The Green Corridor Intersession Course
March 15th, 2010, 5:45 pm

Special Session May 10 – June 21, 2010
We are currently looking for enthusiastic students that are self-starters, independent thinkers and future leaders to assist in the realization of the following projects:
Artist Projects: Anarcheology Lab
Excavating new narratives of people, places, events and artifacts in the Ambassador Bridge/ Green Corridor area. The goal of this component of the course is to broaden the range of narratives and to create new artifacts, documents and representations specific to these sites. Students will work with representatives of various artist collectives.
DodoLab (Waterloo), www.dodolab.ca
Tug Collective, (Akron, Ohio), www.tugcollective.org
Probosscis (London, UK), www.proboscis.org.uk
Broken City Lab(Windsor),www.brokencitylab.org
Urban Green Space and Organic Gardening
Developing strategies for the implementation of organic food production in the University of Windsor community. Student will work with community partners.
Green Corridor Projects
Green energy production, electric tractor, alternative urban planning strategies, public art, urban landscape transformation, corporate sponsorship, the electric motorcycle, greenhouse design, and fundraising.

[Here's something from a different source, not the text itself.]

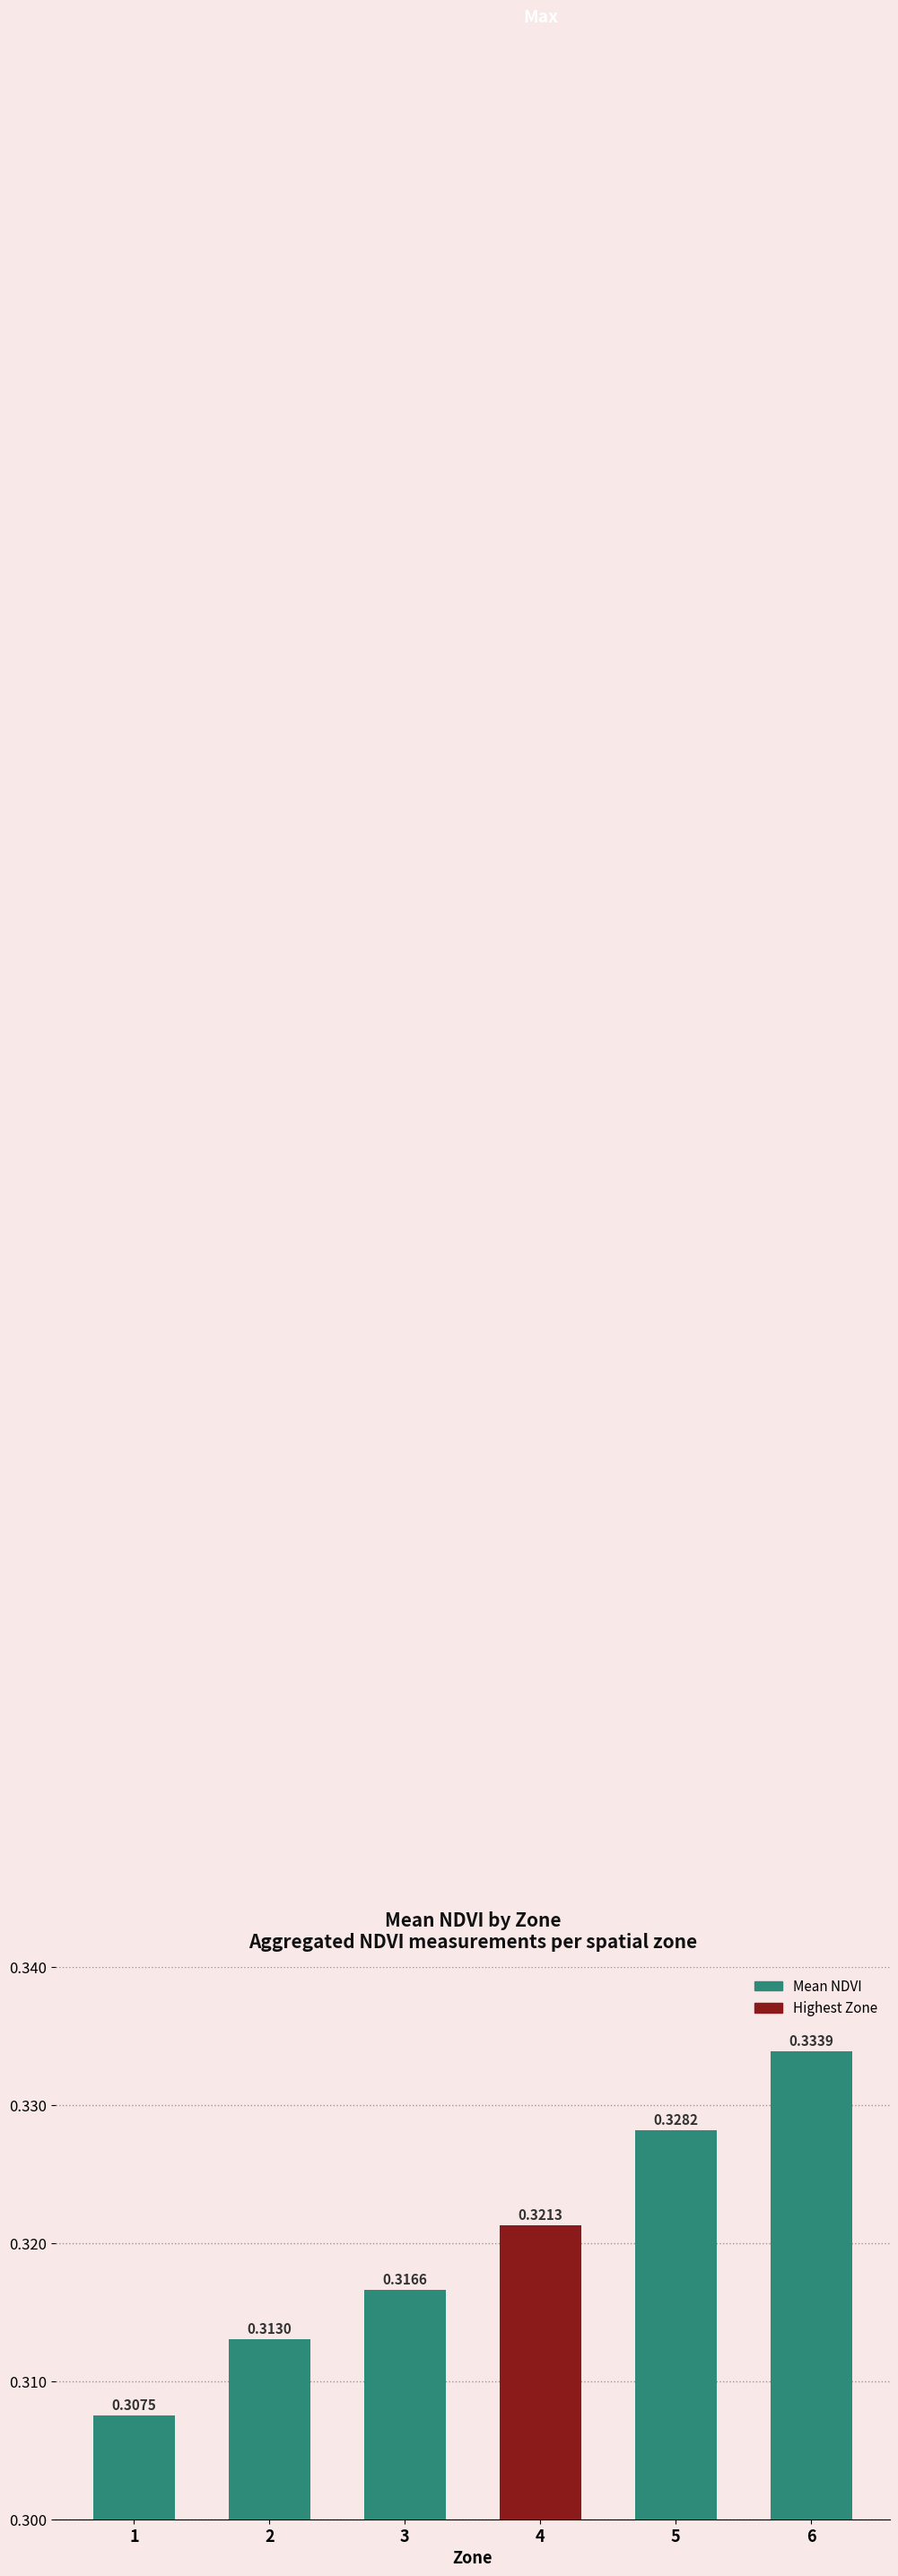

Rank the categories by value from highest to lowest.

6, 5, 4, 3, 2, 1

A course with real results!
01-27-385-01
Green Corridor Project Room: 135 LeBel Building
University of Windsor, Ontario
Lecture/Lab: Tuesday / Thursdays 4 – 9:50 PM
Contact: Rod Strickland, School of Visual Arts,
strickl@uwindsor.ca www.greencorridor.ca
Kim Adams and the Auto-Lamp
June 9th, 2009, 6:23 pm

An internationally renowned artist visited students of the Green Corridor class in May to talk about drilling “millions” of holes in a gutted-out Dodge van. Kim Adams is one of the contributing artists to the Open Corridor festival, which opens June 18. His piece— auto-lamp – will be featured in the Artists Projects exhibition, which runs throughout the summer until the end of September.
To help with the task of drilling an intricate network of lines of varying hole sizes, he has enlisted and trained several of the 60 students currently taking the Green Corridor class this intersession. Teams of drillers have been working on the 1986 Dodge 250 van, perforating it with intermingling designs. It will undergo deburring, sanding and painting before being installed along Huron Church Road, while a lighting system will be set up within the van to create the visual effect of a large lamp.
“This Dodge van will become a projector, basically, with all of its holes,” explains Adams. “We’re trying to do it in an environmentally friendly way that the sunlight can produce this light and pump the light out of the vehicle.”
Adams’ work focuses primarily on interactive public art, street culture and the nomadic conditions of modern life. He incorporates found, industrial and automobile components in his work. It is his fascination for the automotive that attracts him to Windsor.
“I’ve always been working with cars,” says Adams, who currently lives in Orangeville, Ontario. “Windsor’s definitely one of the places (to be for this industry).”
Adams is involved with the Open Corridor initiative because he sees it as an opportunity to interact with the public on one of Canada’s busiest border corridors. As for the message he’s hoping to convey with auto- lamp, he says he leaves that for individual viewers to decide.
“I don’t even tell them it’s art because I want them to have their own freedom to (interpret) it,” says Adams. “As soon as it enters into a conversation of it being art, I lose them. That’s just sort of the nature of the beast. When you say it’s art, they just shut down.”